Dataset content:
----------
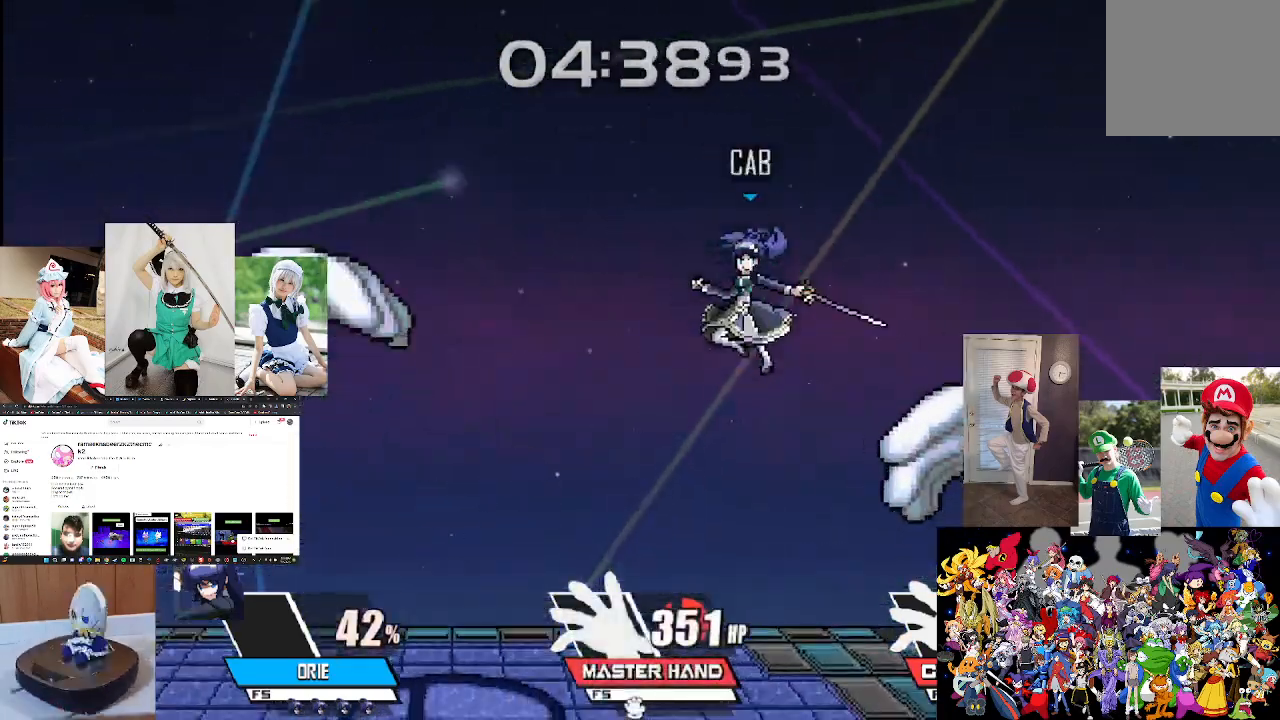
{"buttons": [], "left_stick": "right", "right_stick": "up", "events": [[167, "left_stick", "down-left"], [267, "left_stick", "center"], [400, "left_stick", "right"], [433, "right_stick", "up"]]}
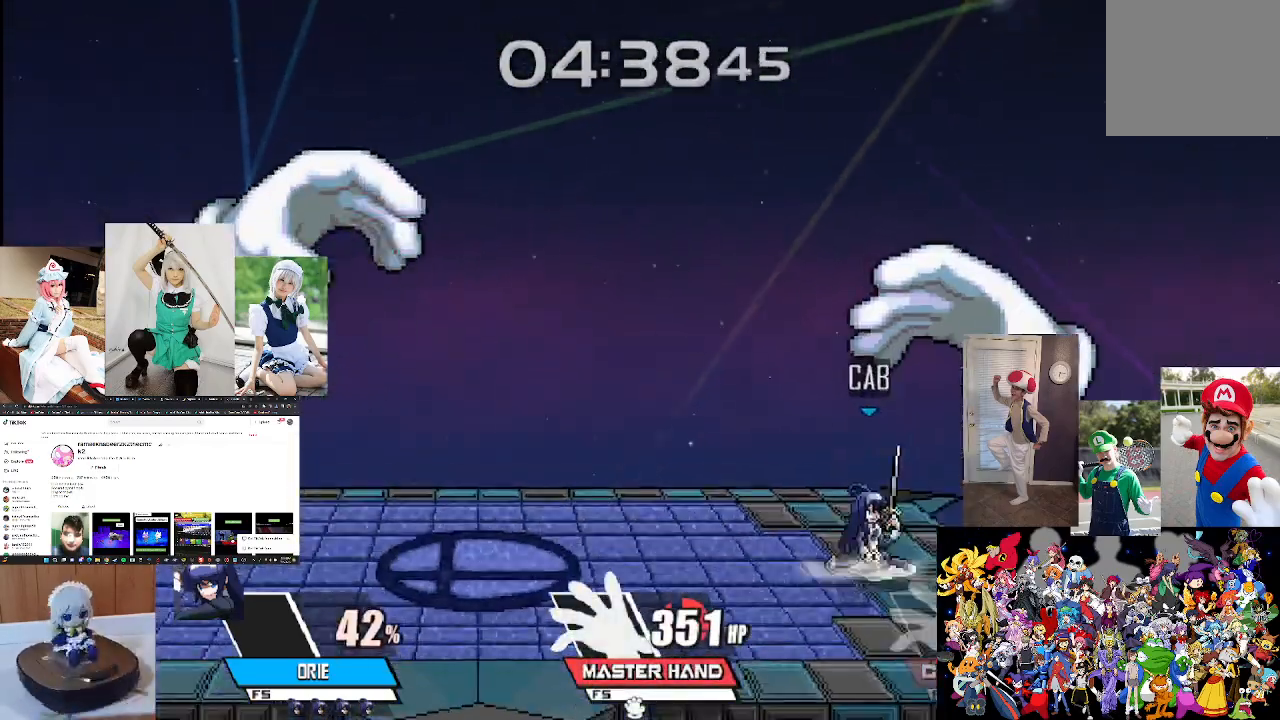
{"buttons": [], "left_stick": "center", "right_stick": "center", "events": [[33, "left_stick", "center"], [67, "right_stick", "center"], [133, "right_stick", "up"], [233, "right_stick", "center"], [333, "right_stick", "up"], [467, "right_stick", "center"]]}
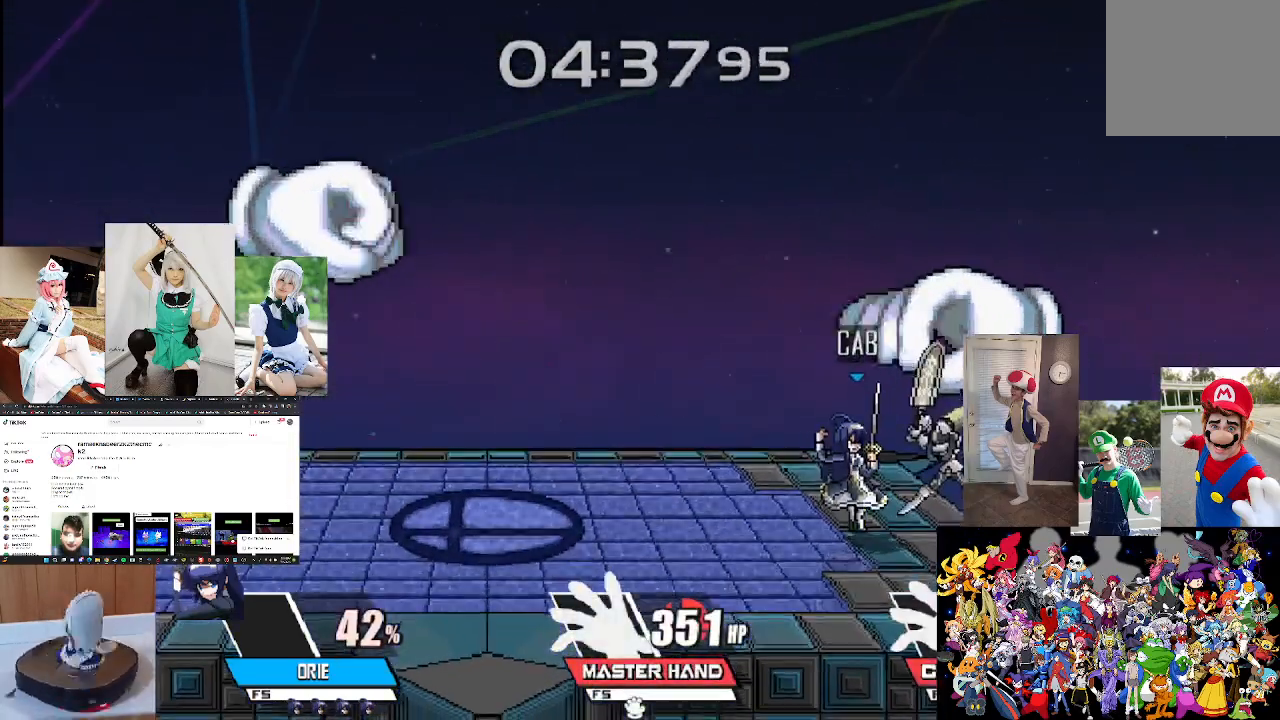
{"buttons": [], "left_stick": "center", "right_stick": "up", "events": [[67, "right_stick", "up"], [200, "right_stick", "center"], [267, "right_stick", "up"], [400, "right_stick", "center"], [500, "right_stick", "up"]]}
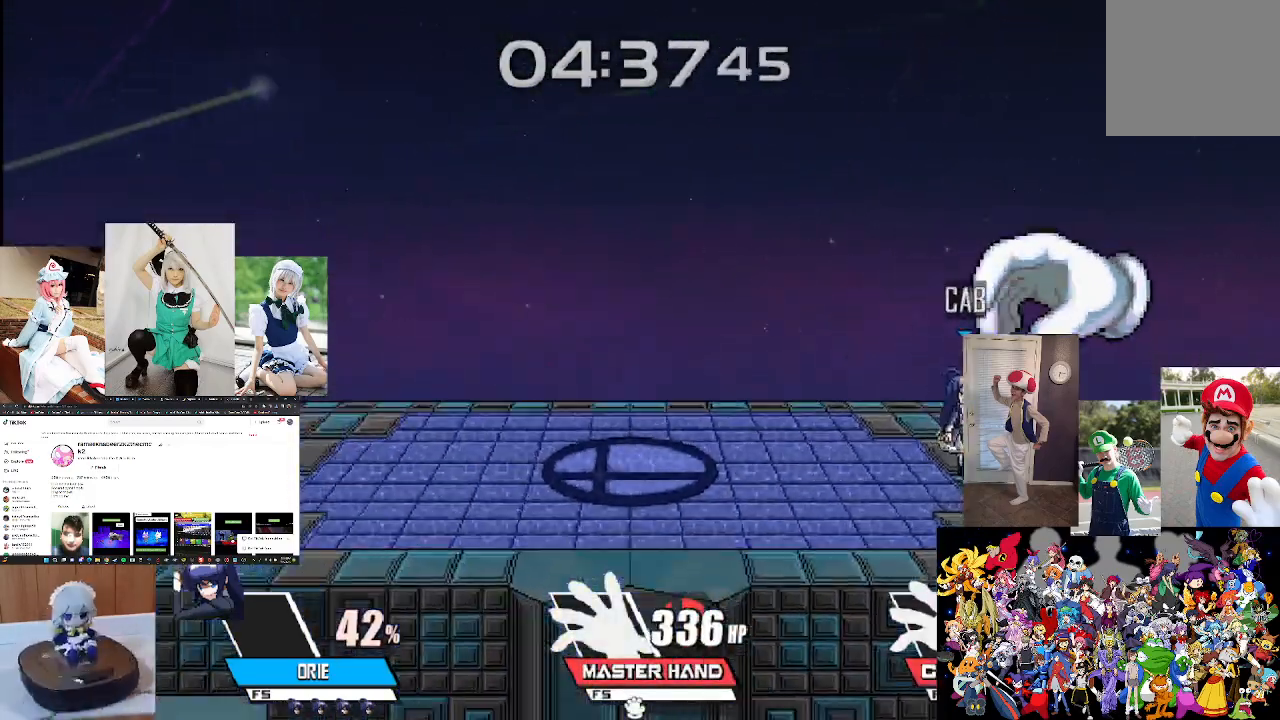
{"buttons": [], "left_stick": "center", "right_stick": "up", "events": [[133, "right_stick", "center"], [267, "right_stick", "up"], [333, "right_stick", "center"], [467, "right_stick", "up"]]}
----------
Transcribe the whole listing above exactly and leave out the pictures.

Expected answer:
{"buttons": [], "left_stick": "right", "right_stick": "up", "events": [[167, "left_stick", "down-left"], [267, "left_stick", "center"], [400, "left_stick", "right"], [433, "right_stick", "up"]]}
{"buttons": [], "left_stick": "center", "right_stick": "center", "events": [[33, "left_stick", "center"], [67, "right_stick", "center"], [133, "right_stick", "up"], [233, "right_stick", "center"], [333, "right_stick", "up"], [467, "right_stick", "center"]]}
{"buttons": [], "left_stick": "center", "right_stick": "up", "events": [[67, "right_stick", "up"], [200, "right_stick", "center"], [267, "right_stick", "up"], [400, "right_stick", "center"], [500, "right_stick", "up"]]}
{"buttons": [], "left_stick": "center", "right_stick": "up", "events": [[133, "right_stick", "center"], [267, "right_stick", "up"], [333, "right_stick", "center"], [467, "right_stick", "up"]]}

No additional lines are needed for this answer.